Search code examples
rdataframeloopsgrouping

Grouping a mass spectrometry data in R by loop


I want to make group of every 3 columns in different group in the data frame. I have attached the example data frame image. It is having 12 columns.

Example data frame 1

Based on the pattern I have to group the columns. For 6 column data frame, the user can give the pattern like (0,0,0,1,1,1) and I splitted the data frame by following way.

data = as.matrix(input_data)
  
    id0 = which(class == 0)
    id1 = which(class == 1)
  
    data0 <- data[,id0]
    data1 <- data[,id1]

By this way, I can do for 12 column data frame also.

But the data frame is not a fixed one. It is a mass spectrometry expression dataset. It may have any number of columns, but all are triplicate data means they can divided by 3.

class = c(0,0,0,1,1,1)
length(class)
x <- length(class)/3 
x

The above code I have tried for finding out the required number of groups.

So, kindly provide any loop operation for this problem. Because the dataframe may be change for every experiment.


Solution

  • Let's write this script with a dummy data

    df<-data.frame(rep(data.frame(n1=c(0:6),n2=c(0:6)),3))
    
    stack_scipt1<-function(df,replicate_value){   #df= dataframe, replicate value= no, of replicates input by user
    df<-read.csv(file.choose(),header = TRUE)       #loads csv file into R as dataframe from pc folder where it is stored
    df_col<-ncol(df)                                #calculates no. of columns in dataframe
    groups<-sort(rep(0:((df_col/replicate_value)-1),replicate_value)) #creates user determined groups
    id<-list()                                      #creates empty list
    for (i in 1:length(unique(groups))){
    id[[i]]<-which(groups == unique(groups)[i])}  #creates list of groups
    names(id)<-paste0("id",unique(groups))          #assigns group based names to the list "id"

──────

◆ What is asked
1 – Write out the passage of the forum thread that begins at the words "I want to make" and stops after the words "by following way.", with no changes.
2 – In the forum thread's code block that begins with "data = as.matrix(input_data)", list every variable name that receives a value.

◆ Data shown
──────

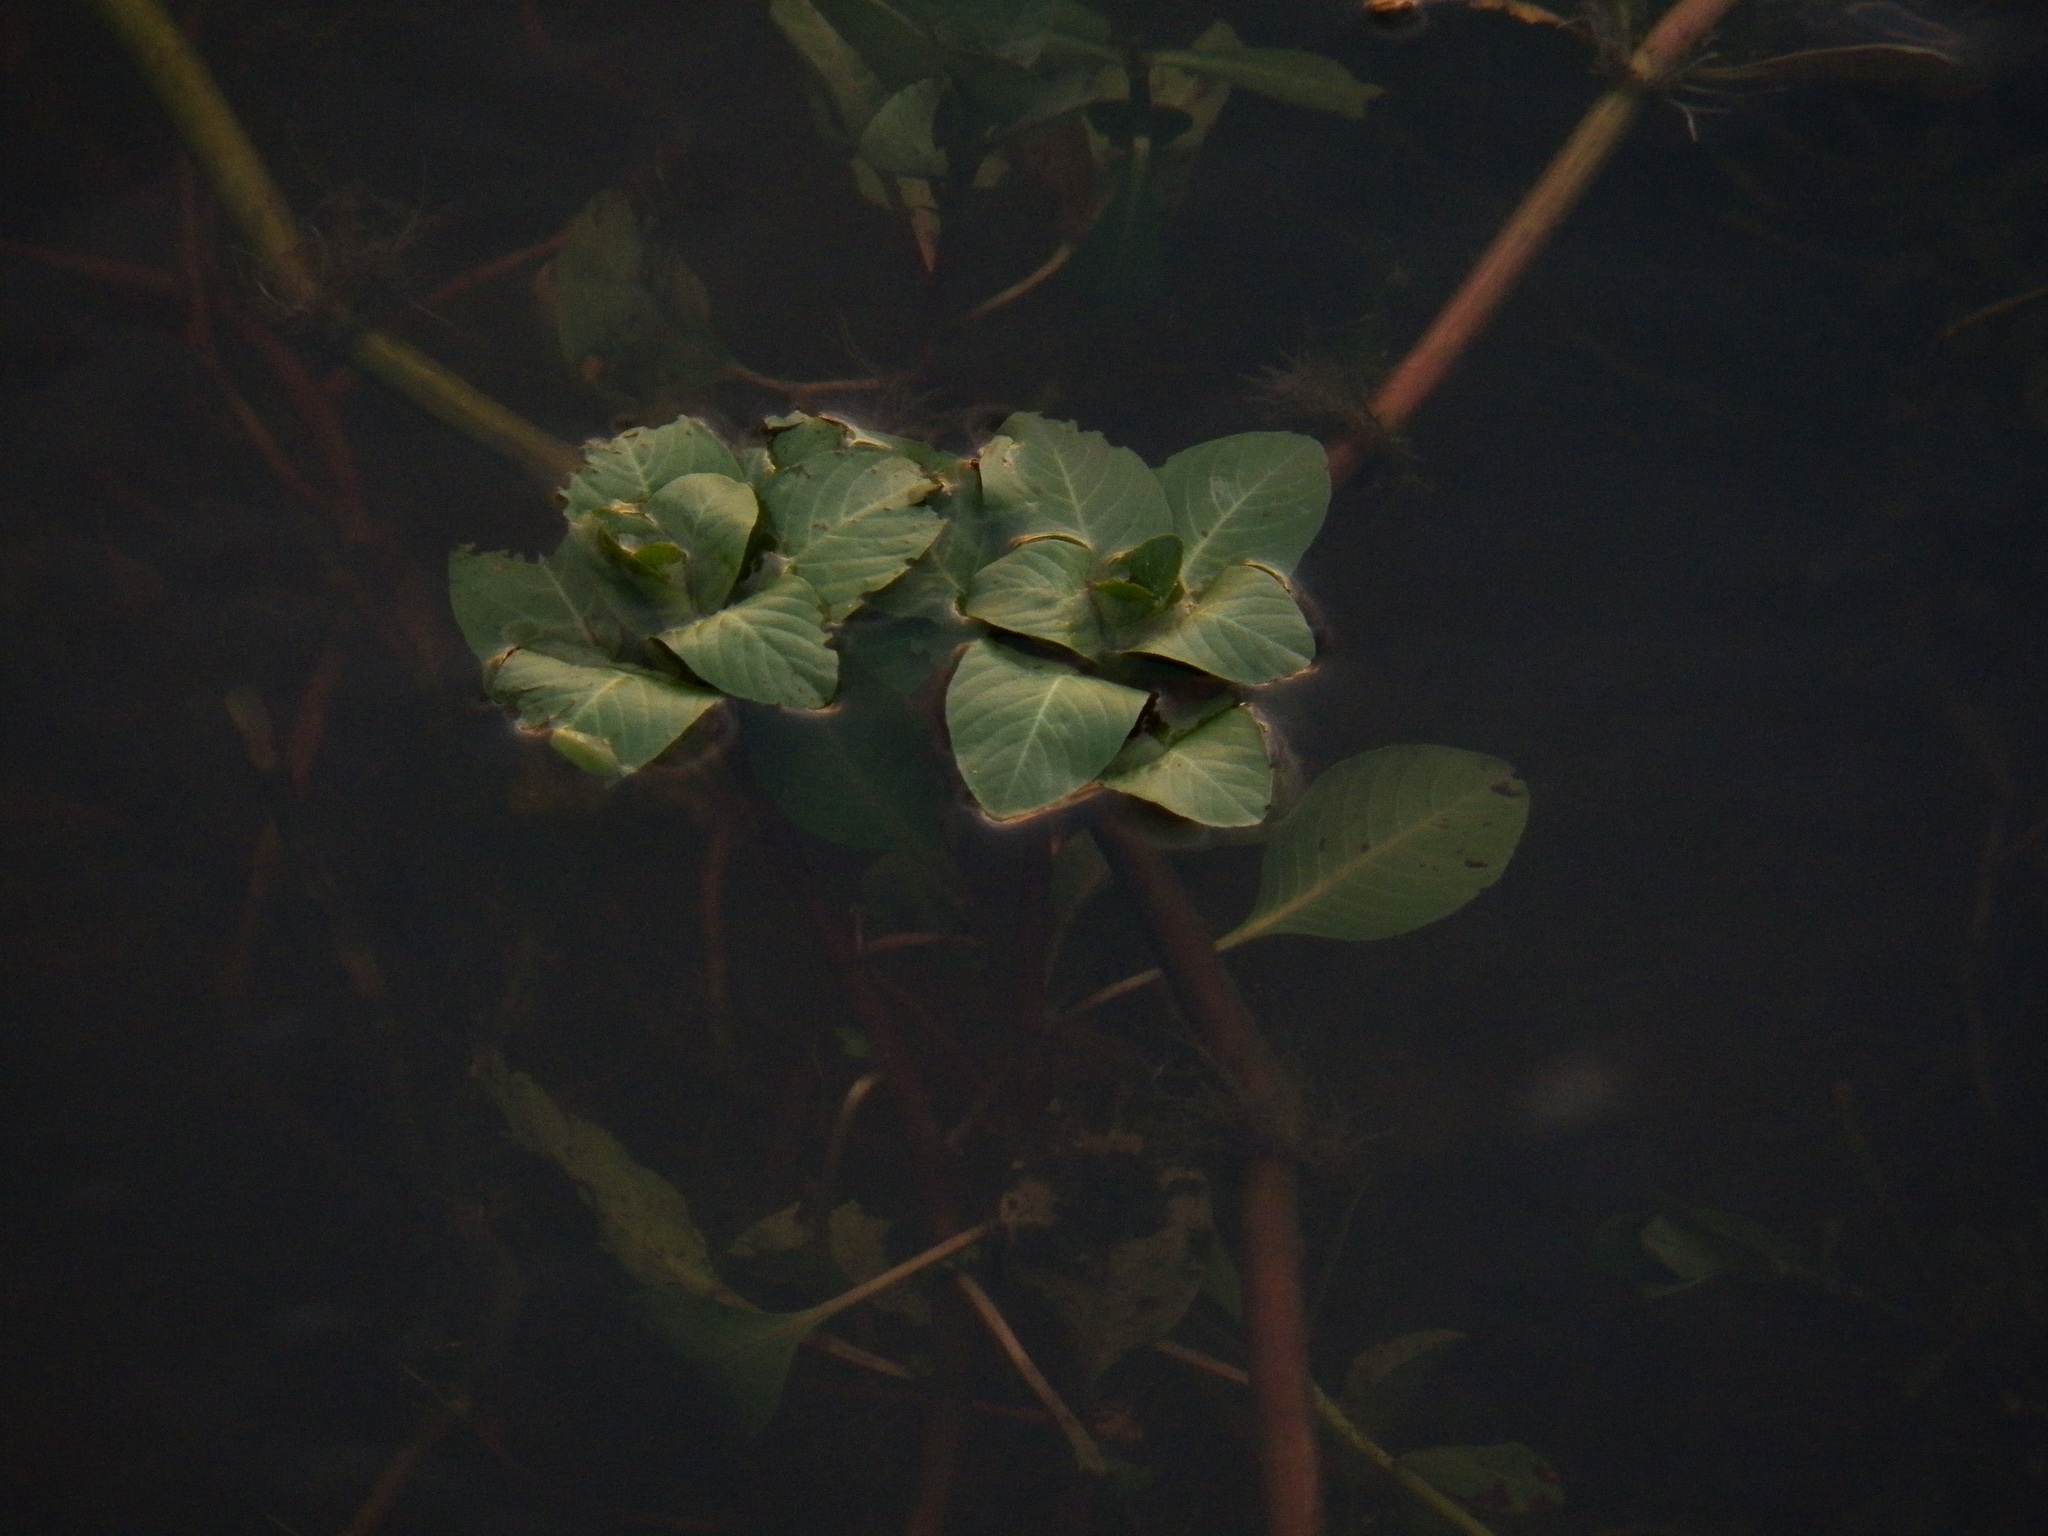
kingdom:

──────

◆ Solutions for each task
1 –
I want to make group of every 3 columns in different group in the data frame. I have attached the example data frame image. It is having 12 columns.

Example data frame 1

Based on the pattern I have to group the columns. For 6 column data frame, the user can give the pattern like (0,0,0,1,1,1) and I splitted the data frame by following way.

2 –
data
id0
id1
data0
data1